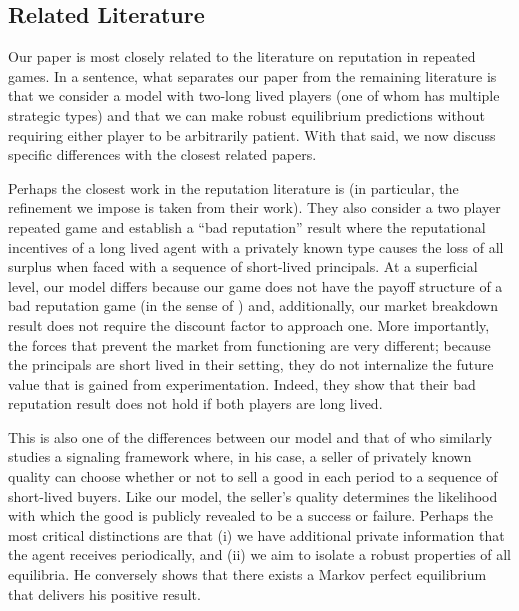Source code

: \documentclass[11pt,reqno]{amsart}
\begin{document}
\subsection{Related Literature}\label{sec:rel_lit}

Our paper is most closely related to the literature on reputation in repeated games. In a sentence, what separates our paper from the remaining literature is that we consider a model with two-long lived players (one of whom has multiple strategic types) and that we can make robust equilibrium predictions without requiring either player to be arbitrarily patient. With that said, we now discuss specific differences with the closest related papers.

Perhaps the closest work in the reputation literature is \cite{ely2003} (in particular, the refinement we impose is taken from their work). They also consider a two player repeated game and establish a ``bad reputation'' result where the reputational incentives of a long lived agent with a privately known type causes the loss of all surplus when faced with a sequence of short-lived principals. At a superficial level, our model differs because our game does not have the payoff structure of a bad reputation game (in the sense of \cite{ely2008}) and, additionally, our market breakdown result does not require the discount factor to approach one. More importantly, the forces that prevent the market from functioning are very different; because the principals are short lived in their setting, they do not internalize the future value that is gained from experimentation. Indeed, they show that their bad reputation result does not hold if both players are long lived.

This is also one of the differences between our model and that of \citet{bar-isaac2003} who similarly studies a signaling framework where, in his case, a seller of privately known quality can choose whether or not to sell a good in each period to a sequence of short-lived buyers. Like our model, the seller's quality determines the likelihood with which the good is publicly revealed to be a success or failure. Perhaps the most critical distinctions are that (i) we have additional private information that the agent receives periodically, and (ii) we aim to isolate a robust properties of all equilibria. He conversely shows that there exists a Markov perfect equilibrium that delivers his positive result.
\end{document}
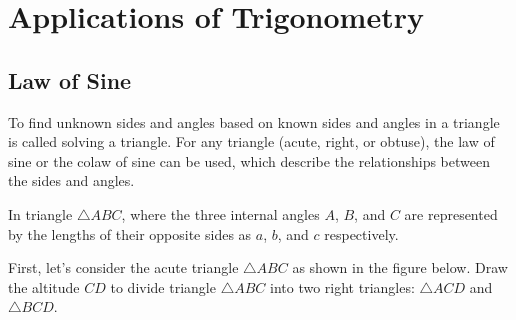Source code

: \documentclass{report}
\begin{document}
\pagestyle{fancy}
\fancyhead{} %
\fancyhead[RO,LE]{\thepage}
\fancyhead[LO,RE]{\leftmark}
\fancyfoot{} %

\fancyfoot[RO,RE]{\thepage}

\onehalfspacing
\setcounter{chapter}{9}

\chapter{Applications of Trigonometry}

\section{Law of Sine}

To find unknown sides and angles based on known sides and angles in a triangle is called solving a triangle. For any triangle (acute, right, or obtuse), the law of sine or the colaw of sine can be used, which describe the relationships between the sides and angles.

In triangle $\triangle ABC$, where the three internal angles $A$, $B$, and $C$ are represented by the lengths of their opposite sides as $a$, $b$, and $c$ respectively.

First, let's consider the acute triangle $\triangle ABC$ as shown in the figure below. Draw the altitude $CD$ to divide triangle $\triangle ABC$ into two right triangles: $\triangle ACD$ and $\triangle BCD$.
\end{document}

========

## Brief:
Lines with "acute": return each one from the data above.

## Expected answer:
To find unknown sides and angles based on known sides and angles in a triangle is called solving a triangle. For any triangle (acute, right, or obtuse), the law of sine or the colaw of sine can be used, which describe the relationships between the sides and angles.
First, let's consider the acute triangle $\triangle ABC$ as shown in the figure below. Draw the altitude $CD$ to divide triangle $\triangle ABC$ into two right triangles: $\triangle ACD$ and $\triangle BCD$.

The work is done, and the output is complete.